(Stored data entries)
________
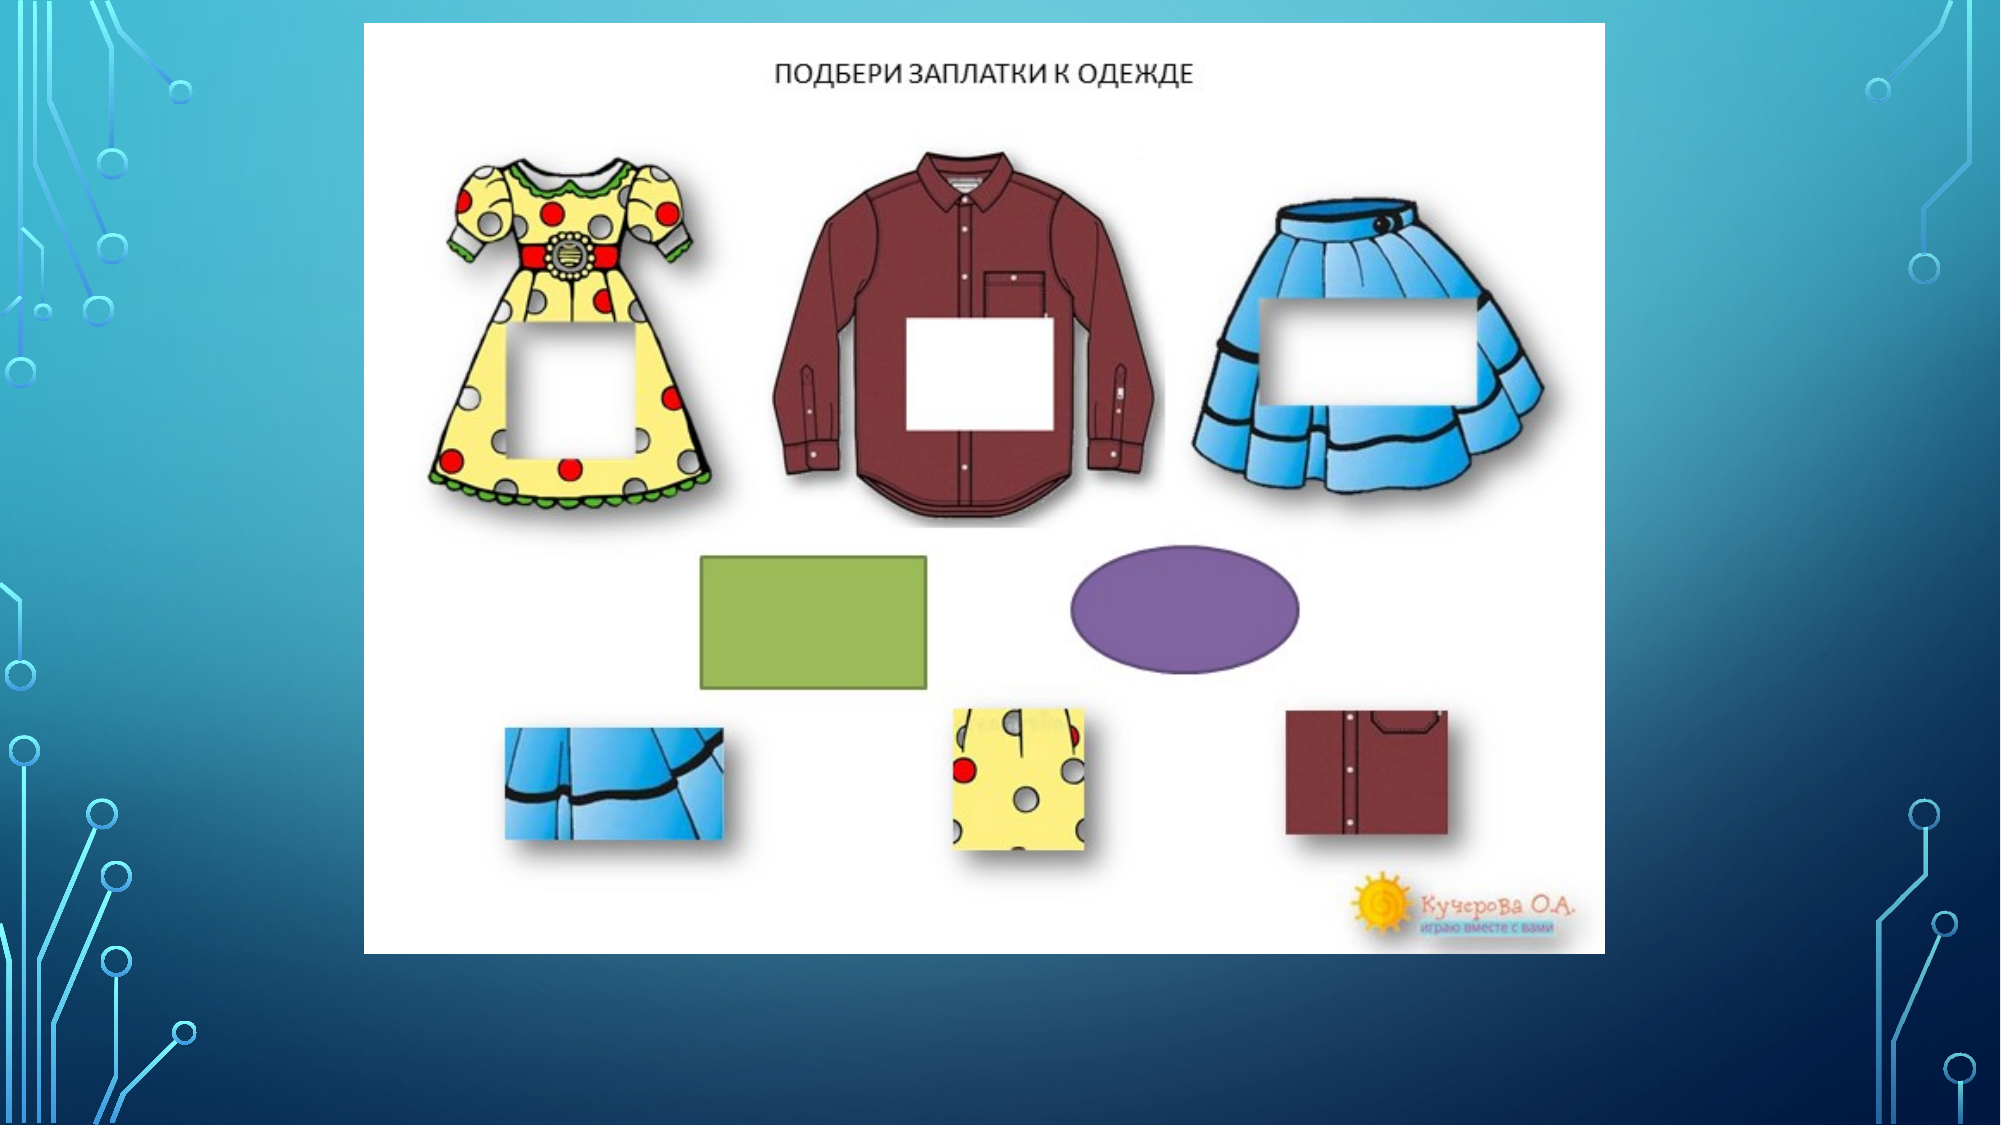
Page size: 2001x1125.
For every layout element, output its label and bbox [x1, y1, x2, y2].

list [364, 23, 1605, 954]
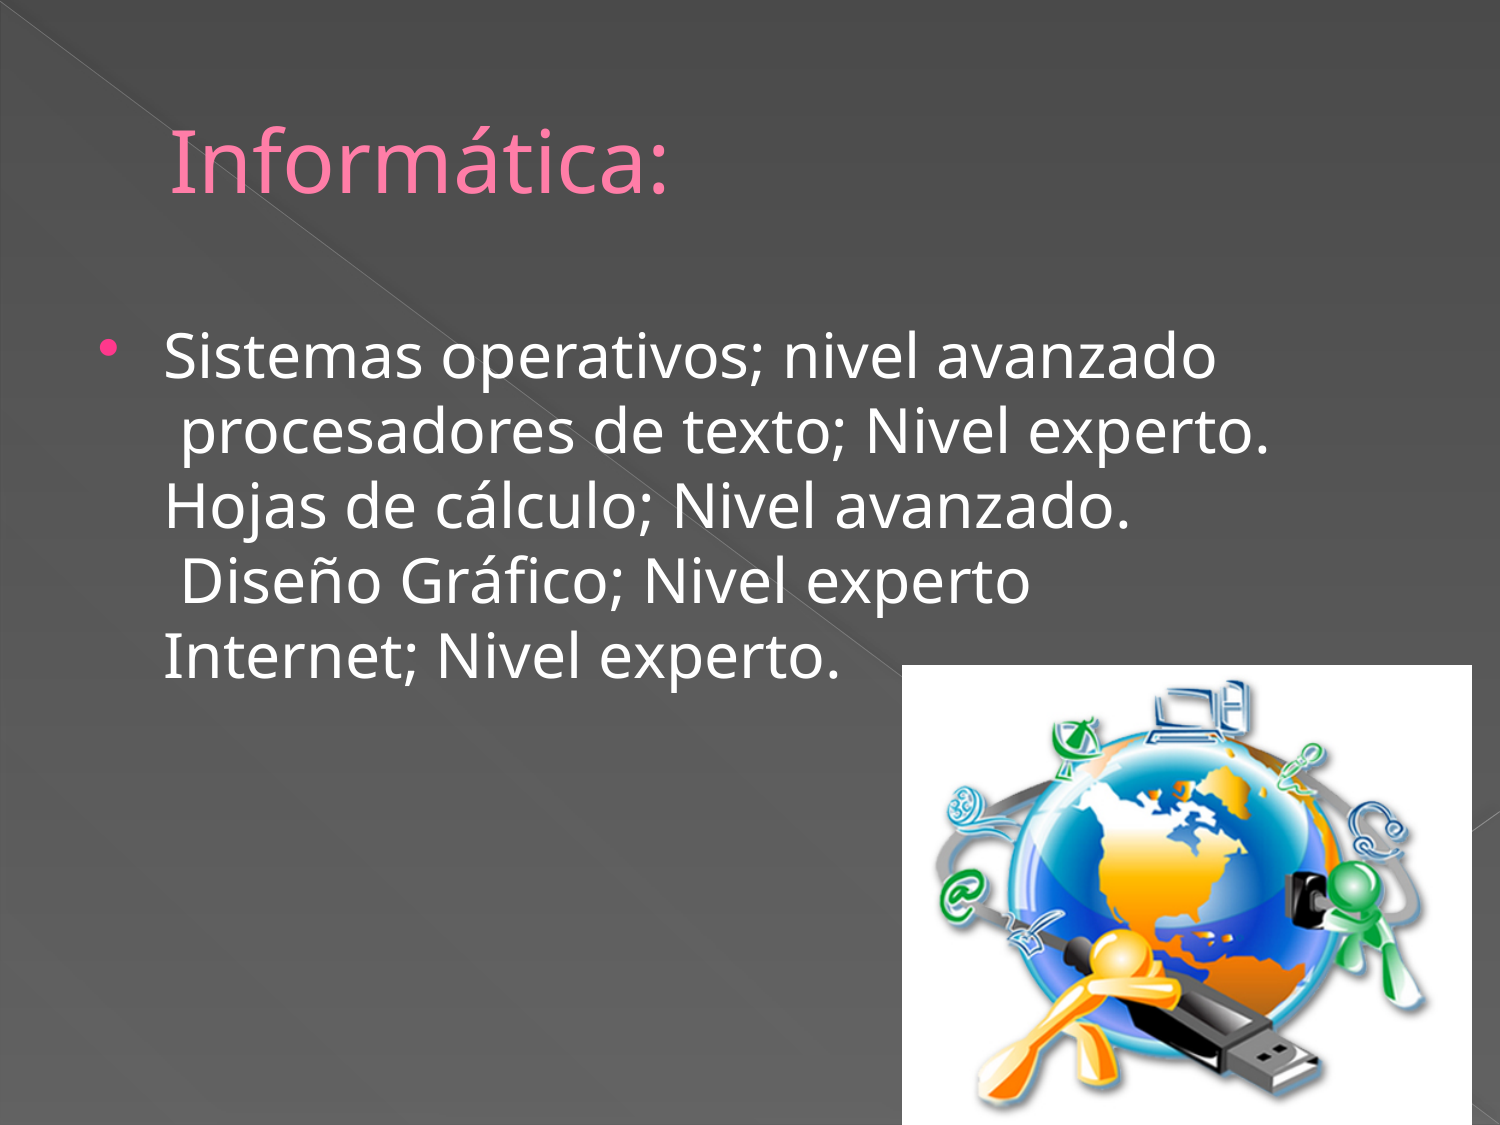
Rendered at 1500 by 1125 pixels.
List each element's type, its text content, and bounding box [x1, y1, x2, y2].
________
ASSIGNMENT: Please set down every record above exactly as it appears, leaving out the pictures.

TASK SOLUTION:
Page size: 2001x1125.
For every layout element, output its label and bbox [x1, y1, x2, y2].

list [364, 23, 1605, 954]
Rendered at 1500 by 1125 pixels.
List each element's type, its text content, and bounding box [x1, y1, x2, y2].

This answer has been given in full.